Of course, the company is getting steadily stronger in fundamental ways. “Before the 2008 financial crisis, the exchange rate was ¥114 to the dollar. Now it is ¥104. That exchange rate difference loses us a ¥1 trillion, but our work to improve sales and costs took us beyond the ¥2.2 trillion yen operating income that we posted in March 08,” says VP Nobuyori Kodaira with pride.

The second fiscal half plan is based on an assumption of ¥105 to the dollar, September’s average exchange rate. But following the yen’s declining trend based on a fundamental level of ¥115 yen to the dollar, there is a strong possibility that the forecast ¥2.5 trillion full-year operating profit will be adjusted upward by another ¥100 billion.

As Toyota positions itself to deliberately land in that zone, according to President Akio Toyoda, the company is determined to maintain its firm grip on additional measures to fortify its constitution, even amid unprecedented profits. The company has instituted a policy of freezing the construction of new plants until the fiscal year ending March 31, 2016. VP Kodaira says "Our aim is only to take our existing plants and equipment to their maximum by adding production lines and improving productivity. We are now at around 90%.” While maintaining the company’s high rate of capacity utilization, little by little they are adding lines and improving productivity at existing factories.

Six months ago, Toyota executives said "We are not saying a blanket ‘no’ to any new factory. We are avoiding too-easy factory building when we can do more with what we already have." They say that the policy will not prevent approval of any truly necessary new factory. But there was no green light to plan a new plant in Mexico, a plant that would serve the U.S. market that may face a supply shortage within a few years.

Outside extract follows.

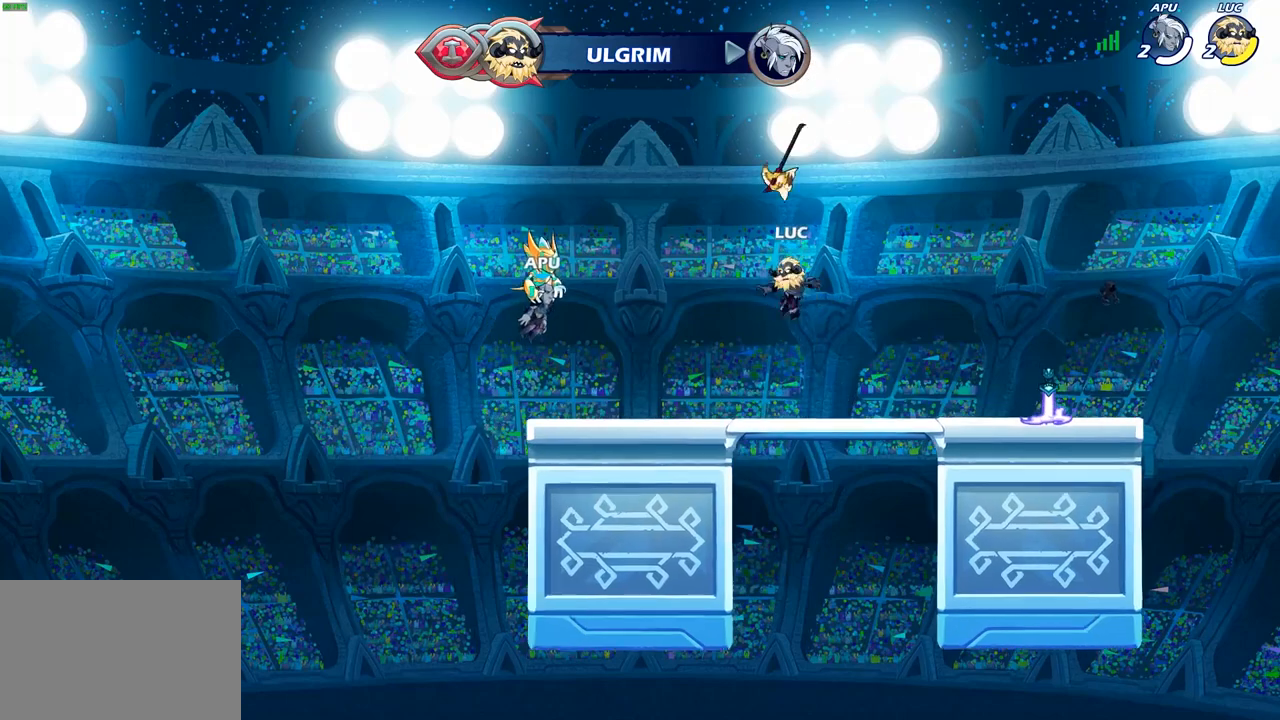
{"buttons": [], "left_stick": "right", "right_stick": "center", "events": [[100, "CROSS", "up"], [217, "R1", "down"], [317, "R1", "up"]]}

Saying farewell to price cuts

Toyota is not only being tightfisted. For the second half, Toyota has cancelled its usual price cut demands to parts suppliers. Once every six months there have been negotiations with suppliers over their revisions to sourcing and procurement prices, but “As far as I know, this is the first time they have dispensed with price cuts," says the CEO of a Toyota Group company.

The unusual measures may be due to the obvious possibility of even higher profits at Toyota, and may indicate an intention to "allocate" a portion of the profits to trading partners in order to strengthen the entire supply chain. However, some involved individuals express fear that the end of Toyota’s price cut demands may lead to a less tense feeling among parts suppliers.

However, the impact on Toyota of shelving price cut demands amounts to only several tens of billion yen. Considering that even a one yen drop in the yen’s value can raise profits by ¥40 billion, this is almost painless. If parts suppliers can afford to, it will be satisfactory if they cut prices when the yen’s value may climb once again. This aim is also clear in this year’s cancellation of price cut demands.